At lunch today I had a great conversation with Art Carden and Patrick Gray. Patrick brought up a fascinating example of a strange contract. Warning: This gets pretty weird and uncomfortable, especially toward the end. My former Law and Economics students should enjoy this.

Apparently a woman from San Diego has decided to auction off her virginity. She has many takers, and the bid has gotten quite high. There are so many interesting questions raised by this that I don't know where to start.

First, why an auction? Why not a list price? One reason that auctions are used is that many markets are thin, rather than thick. That is, there are so few things for sale that there is no established market price. Auctions allow a seller to discover the best price to charge. Except for illegal prostitution markets, there is no established market price of virginity. 

Second, is this legal? The auction is being conducted by a brothel near Carson City, Nevada, where prostitution is legal. If someone within the state is the highest bidder, the transaction could be legal. On the other hand, the auction will be handled through the ranch's website (she tried running the auction on eBay, but eBay removed it). This means that someone from out of state could participate, which brings the Interstate Commerce Clause into play. In this situation I would guess the auction would not be legal. The arrangement could be considered criminal.

Third, should it be legal? An economist's default answer to this question is something like "if both sides enter the exchange fully informed and consenting, then both sides must benefit, and the transaction should be allowed to occur". If there were some third party harmed by the transaction (as in the case of, say, me selling you some gasoline, which you use to produce pollution), an economist might want some form of intervention, but there does not seem to be any such party in this case.

Fourth, leaving aside statutory law, would this be an enforceable contract? Suppose that this woman decides not to go through with it. The court could declare the contract "unconscionable", which means that they find it morally unacceptable or unfair, although I would also guess they would require her to return the money. To do otherwise would basically be court-mandated rape.
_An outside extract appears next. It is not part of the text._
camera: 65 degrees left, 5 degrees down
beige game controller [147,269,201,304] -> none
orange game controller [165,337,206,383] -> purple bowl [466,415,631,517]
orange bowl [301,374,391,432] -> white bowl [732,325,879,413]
In any case, even in contracts that are valid, courts rarely require specific performance. That is, if I pay you to paint my house, and you get halfway finished but quit, the court will usually require you to pay me some of my money back, rather than forcing you to finish painting my house. There are two reasons for this. First, you and I probably don't want to deal with each other any more after the unpleasantness of a court case. Second, you are likely to do a sloppy job. 

The more interesting question is what would happen if the seller and auction winner had sex, and the auction winner then refused to pay (assuming that pay was not demanded up front). If the court declared the contract unconscionable, the auction winner would not have to pay anything (which seems to be rewarding pretty awful behavior), yet if the court declares the contract valid and enforceable, they are in essence sanctioning future prostitution contracts. I have no idea what they would do.
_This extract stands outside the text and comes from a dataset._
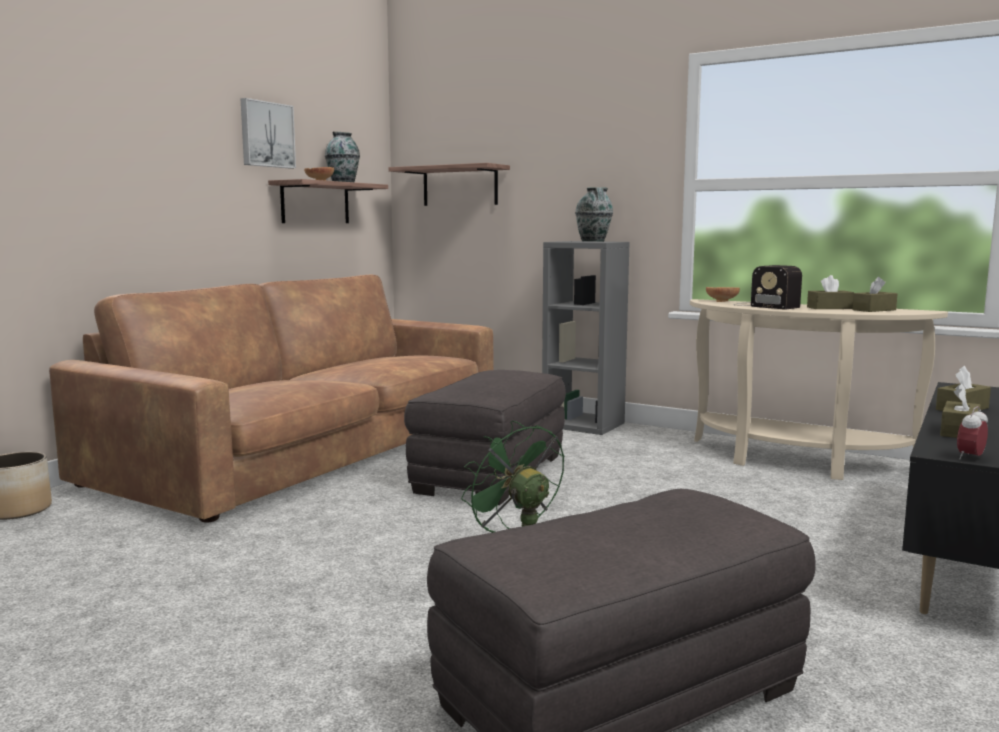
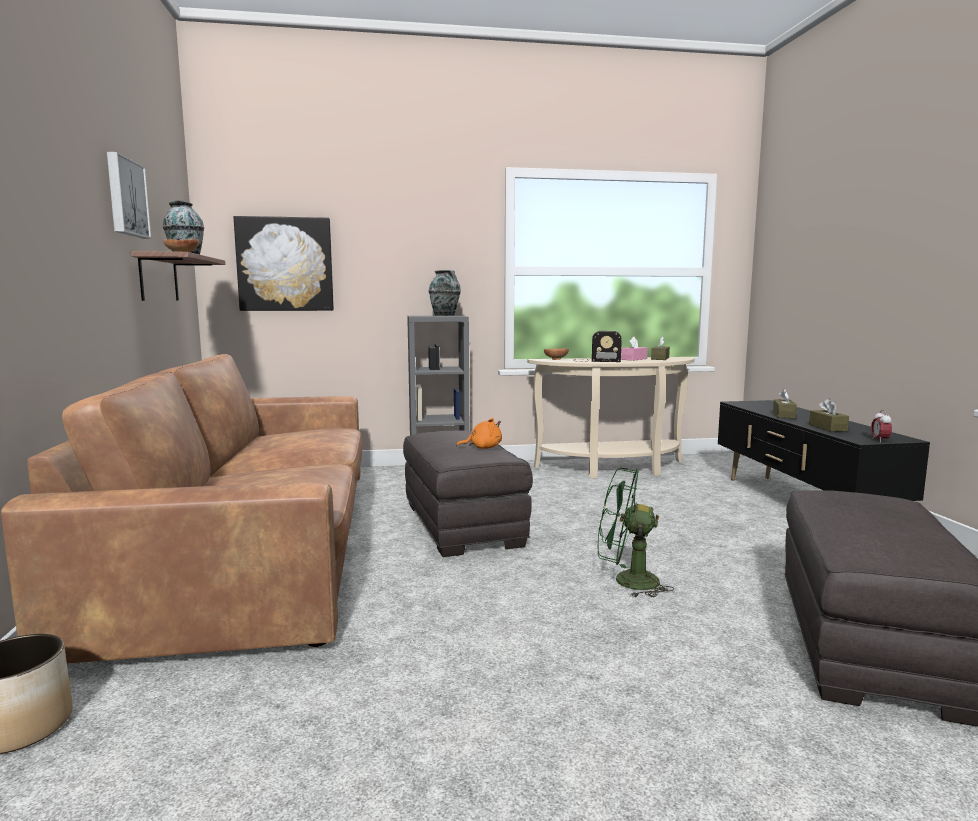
camera: 40 degrees left, 0 degrees up
shelf [389,163,510,206] -> picture [234,216,334,311]
brown tissue box [807,275,854,309] -> pink tissue box [621,337,648,361]
none -> orange plush toy [456,418,502,449]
Fifth, Patrick Gray had a brilliant suggestion. Some pro-abstinence group could bid, win, and then simply hold the option unused. That is, they would in essence own the woman's right to have sex. Granted, this might be difficult for a non-profit, given that the bid is now in the millions of dollars, but it's still an interesting situation. Suppose she breaches the contract, losing her virginity. What damages would the court assign? She would probably have to return the money, plus interest. Ideally the court would assign some form of expectation damages, so that the non-profit would be paid an amount that makes them indifferent between performance and breach, but it is probably impossible to determine what that number would be. That is, what is the value to the non-profit of the woman's virginity staying preserved? It is probably higher than the amount they paid (the difference between their willingness-to-pay and what they actually pay being their "consumer surplus"). 
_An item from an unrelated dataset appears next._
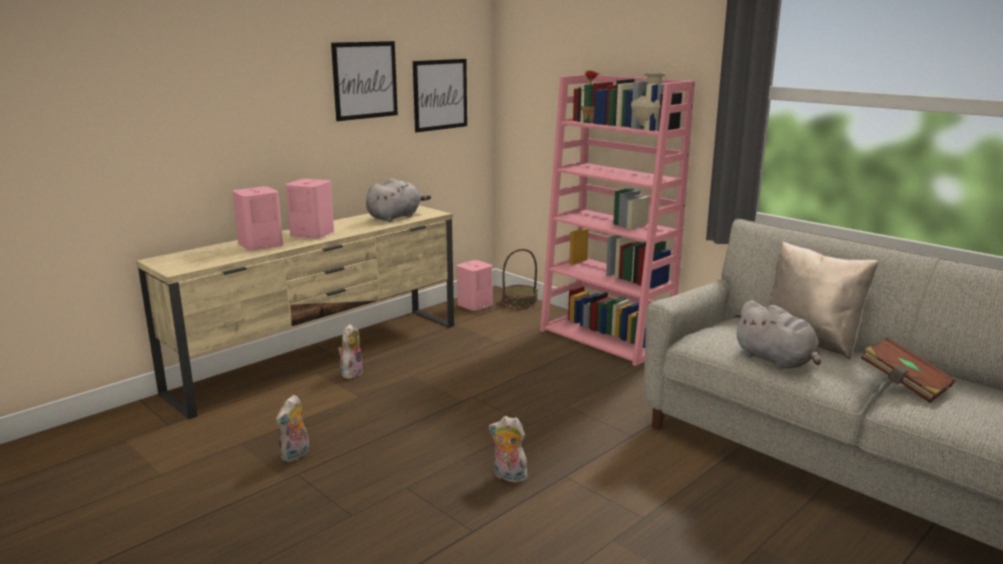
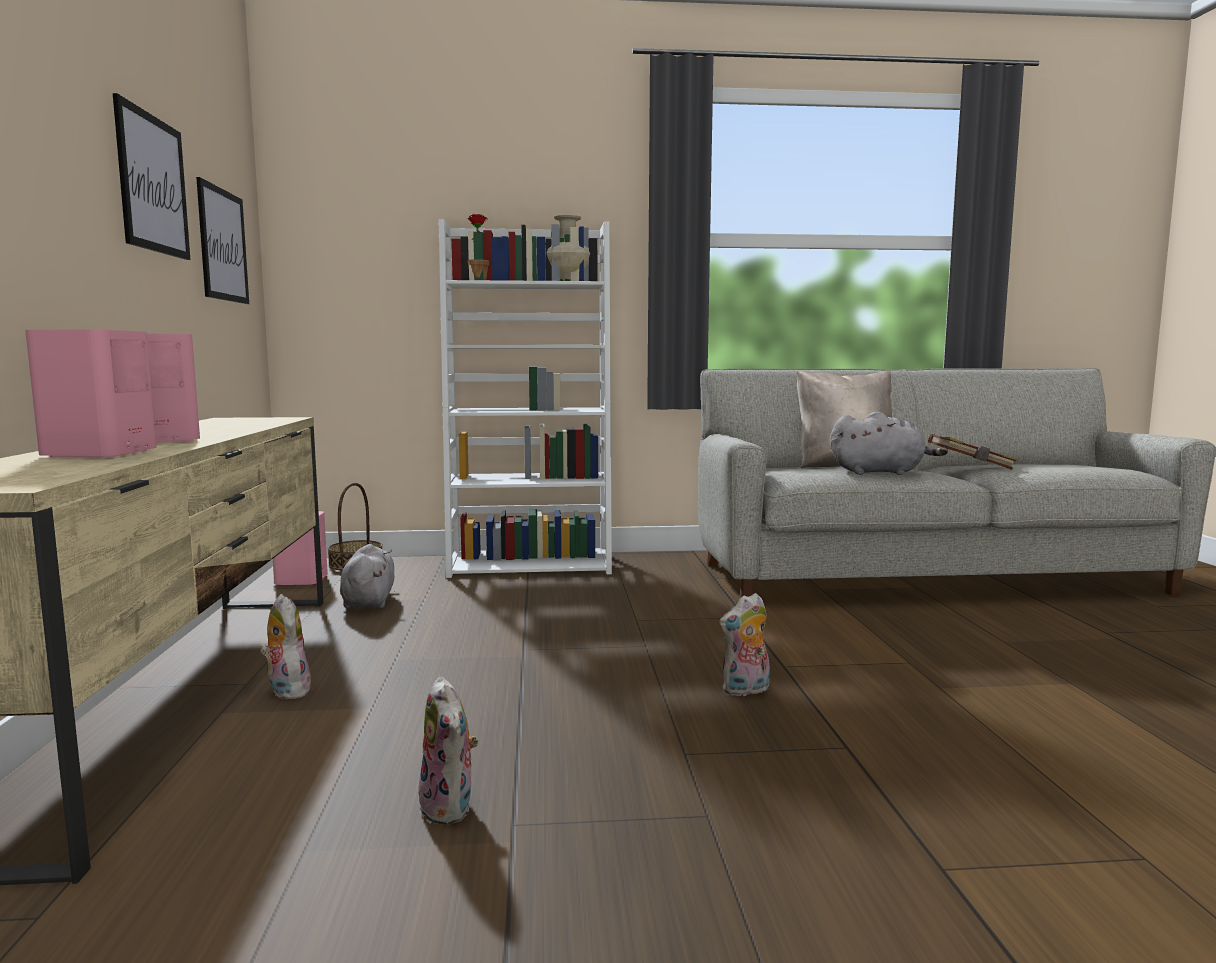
camera: 50 degrees left, 10 degrees down
grey plush toy [366,178,431,222] -> grey plush toy moved to [340,544,394,608]
pink bookcase [540,75,695,366] -> white bookcase [439,219,612,578]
Sixth, if one group does this, what would be the long-run result? Many women might choose to sell their right to have sex to such groups, establishing a market price--a price which would surely be lower than that paid to this first entrepreneurial woman. Would these organizations be willing to put their money where their mouths are, and pay many women not to have sex (presumably until marriage)? Such a program would probably not work for men, due to the cost of verifying that a man has not had sexual intercourse. 

Suppose that organizations offer a standard price for such contracts, say, $20,000. Some women are considered more attractive than others; they may find that there are men who are willing to pay them more than $20,000 for their virginity. Some might sell to such men, while others refuse and stick with the pro-abstinence organizations. Women who cannot sell their contract to men at this price (due, unfortunately, to unattractiveness) would sell their right to organizations. As a result, pro-abstinence organizations might find themselves overwhelmingly holding the contracts of unattractive women, who might be the least likely to lose their virginity in the first place.

On the other hand, this might not be true at all. I seem to recall from reading The Red Queen that people tend to sort themselves by attractiveness, choosing mates of similar levels of attractiveness. So less attractive women might be no less able to find a mate (a less attractive mate, though) than attractive women.